Who should skip both
If you have fewer than five employees and no plans to offer benefits, both of these are more than you need. Running payroll yourself through Patriot Software at $37 plus $5 per employee gives you full-service payroll and tax filing. OnPay at $49 plus $6 per employee includes benefits admin and multi-state payroll at no extra charge, which makes it the better value if you operate in more than one state. Neither locks you into a co-employment arrangement or charges $59 per head. Both still file Form 941 quarterly and handle year-end W-2s. When this recommendation fails: seasonal businesses that hire 20+ workers for three months and need pooled workers comp coverage to avoid standalone policy minimums.
If you have over 100 employees, you've outgrown both. Companies at that size typically have internal HR, established benefits brokers, and the negotiating power to get competitive insurance rates without a PEO. Look at ADP Workforce Now or Paychex Flex for the payroll infrastructure that scales.
What to do next
Pull your last 12 months of spending on health insurance premiums, workers comp premiums, and any HR consulting or legal fees. Add them together. That's your true employment infrastructure cost. Get a Justworks Plus quote for your headcount and compare. If Justworks saves money after accounting for the per-employee fee, the PEO model works for you. If Gusto plus standalone insurance costs less, keep control and save the difference. Start comparing more providers on our payroll provider hub.
Frequently asked questions
Is Justworks a payroll company or a PEO?
Justworks is a PEO. Your employees become co-employed by Justworks, which means Justworks handles payroll, benefits, workers comp, and compliance under their tax accounts. You keep operational control of your employees but share the legal employer relationship. This is fundamentally different from payroll software like Gusto where your employees work solely for you.
Can I leave Justworks and keep my benefits plans?
No. When you leave a PEO, you lose access to their health insurance plans, workers comp policy, and unemployment accounts. You'll need to secure new group health coverage, buy a standalone workers comp policy, and register for your own state unemployment accounts. Plan for a 60 to 90 day transition period and time it to coincide with your benefits renewal date.
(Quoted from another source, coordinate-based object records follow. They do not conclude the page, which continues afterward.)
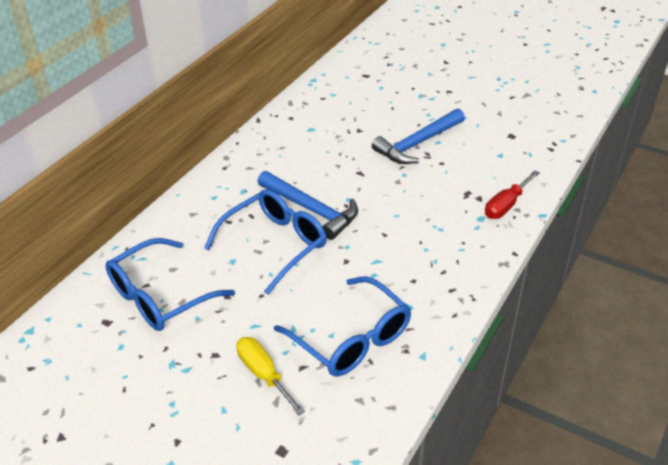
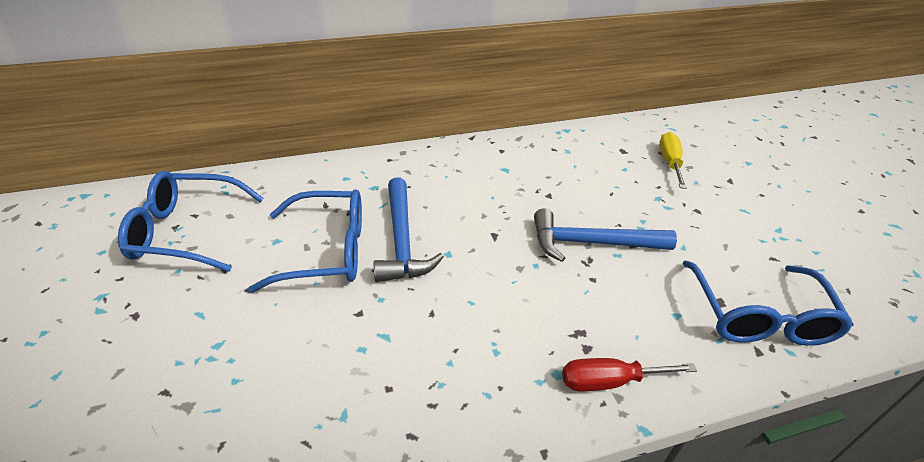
camera: 40 degrees right, 0 degrees up
(263, 374) = (130, 369): yellow screwdriver -> yellow screwdriver (669, 162)
(351, 339) = (242, 402): blue glasses -> blue glasses (759, 317)

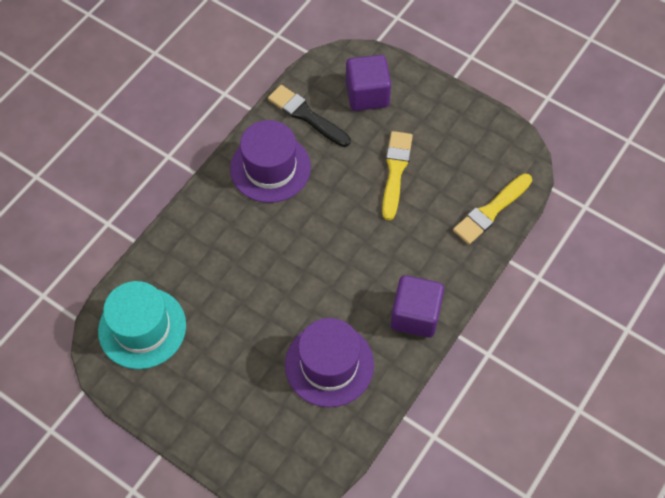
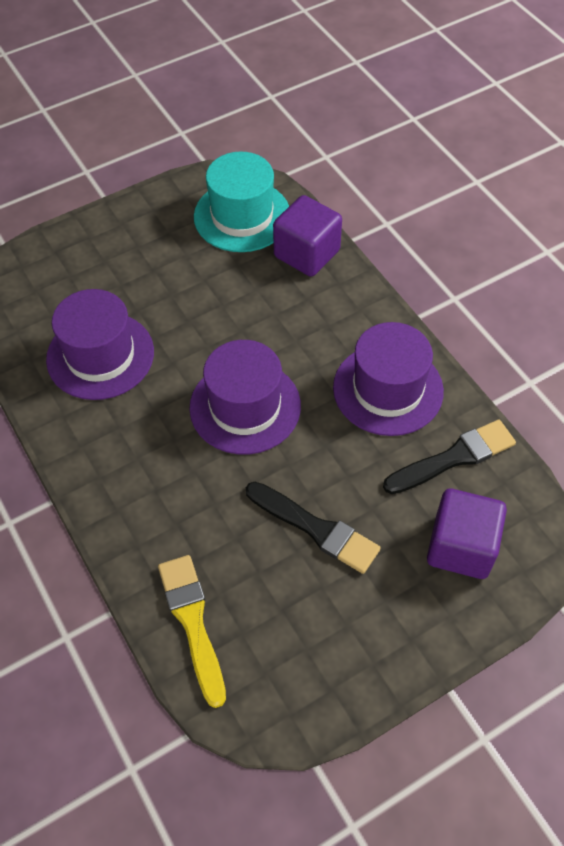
camera: 115 degrees right, 5 degrees down
(326, 247) = (245, 407): none -> purple hat
(395, 171) = (316, 529): yellow brush -> black brush
(415, 315) = (103, 462): purple cube -> purple cube (307, 253)

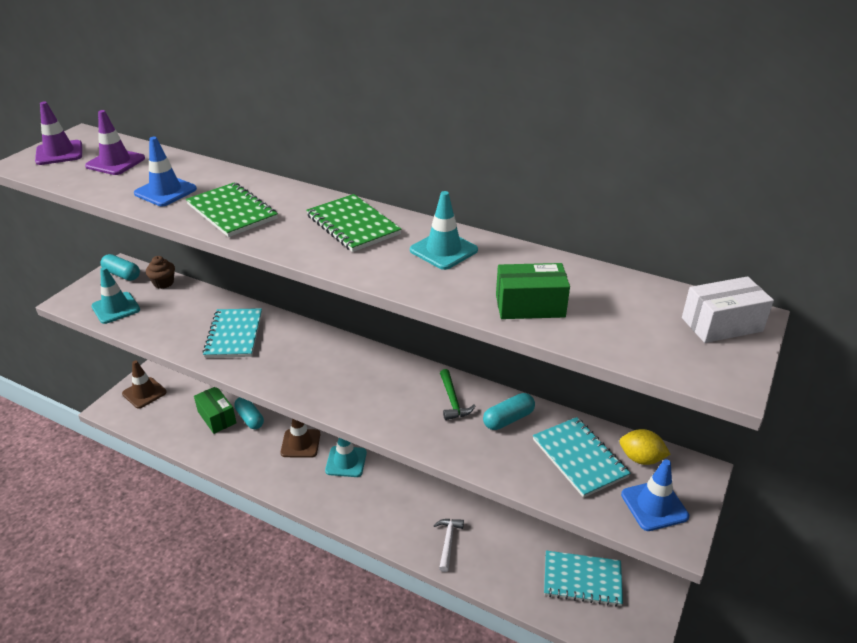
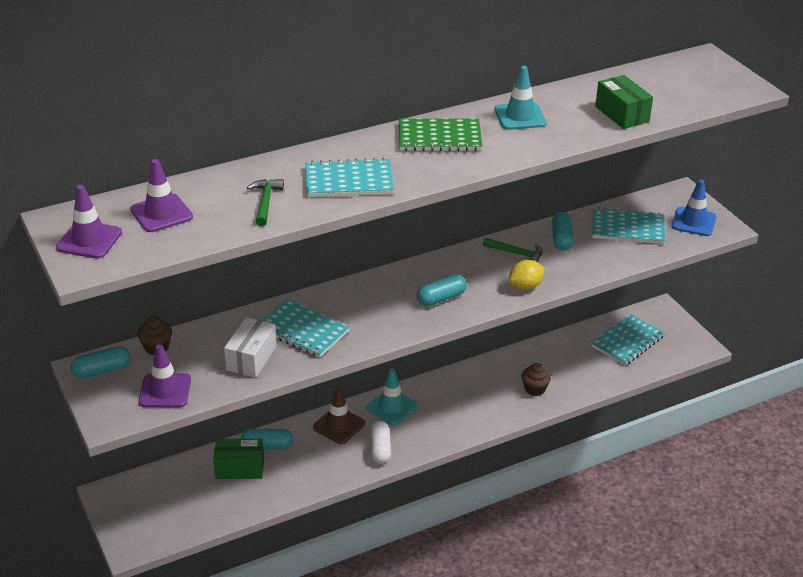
camera: 55 degrees left, 0 degrees up
(116, 308) = (165, 391): turquoise traffic cone -> purple traffic cone
(144, 393) = (137, 510): brown traffic cone -> none
(165, 191) = (265, 202): blue traffic cone -> green hammer
(232, 212) = (349, 181): green notebook -> turquoise notebook
(291, 480) = (380, 449): none -> white capsule
(341, 386) = (441, 298): none -> turquoise capsule
(448, 542) = (534, 389): white hammer -> brown cupcake
(530, 306) = (622, 114): green box -> green box turned 60 degrees counterclockwise
(641, 458) = (651, 206): yellow lemon -> yellow lemon (525, 286)
(721, 324) = (703, 67): white box -> white box (251, 358)

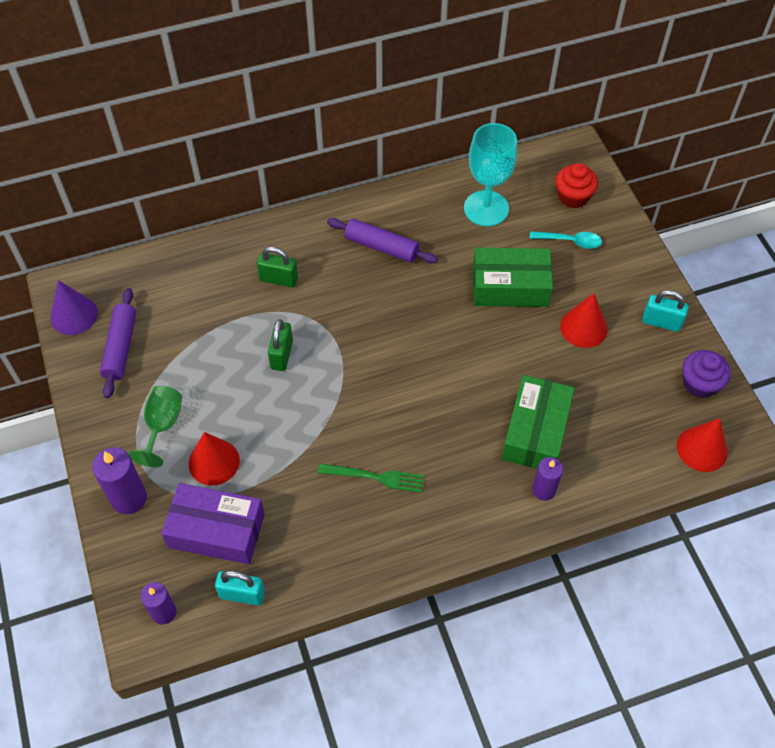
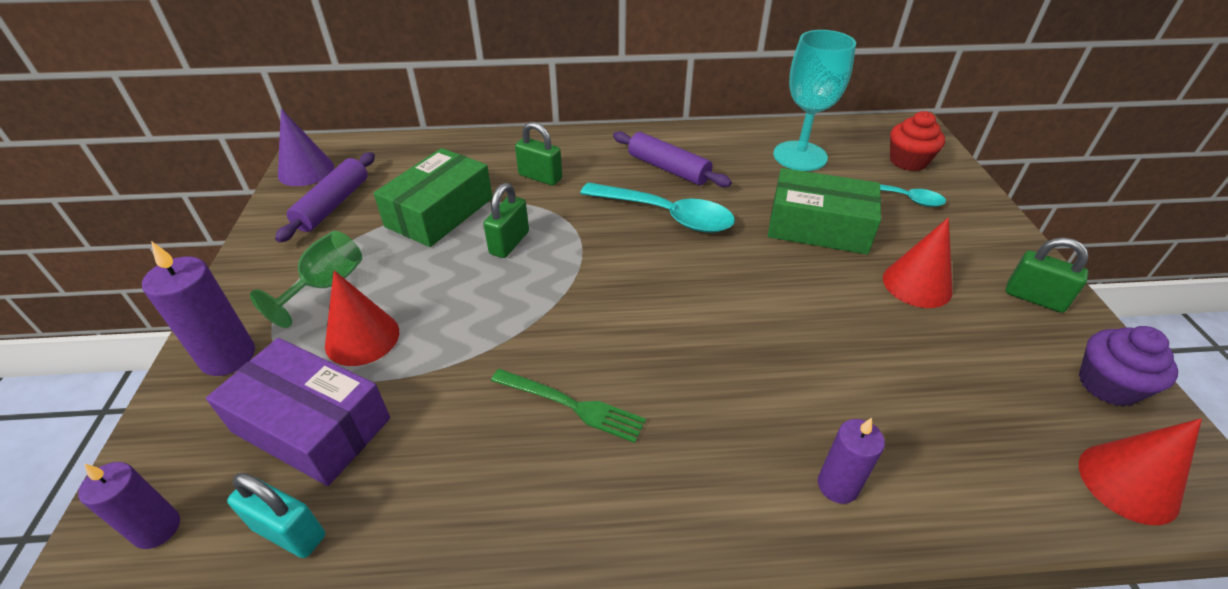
camera: 15 degrees right, 15 degrees down
(393, 300) = (666, 215): none -> turquoise spoon
(535, 431) = (833, 396): green box -> green box (439, 212)
(661, 322) = (1034, 298): turquoise padlock -> green padlock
Does Gusto offer PEO services?
No. Gusto is payroll software with optional benefits administration. You can use Gusto to manage enrollment in health plans you select through their marketplace, but your employees remain solely employed by your company. There is no co-employment, no pooled workers comp, and no large-group insurance rates.
This is not legal or financial advice. Consult a qualified professional for your specific situation.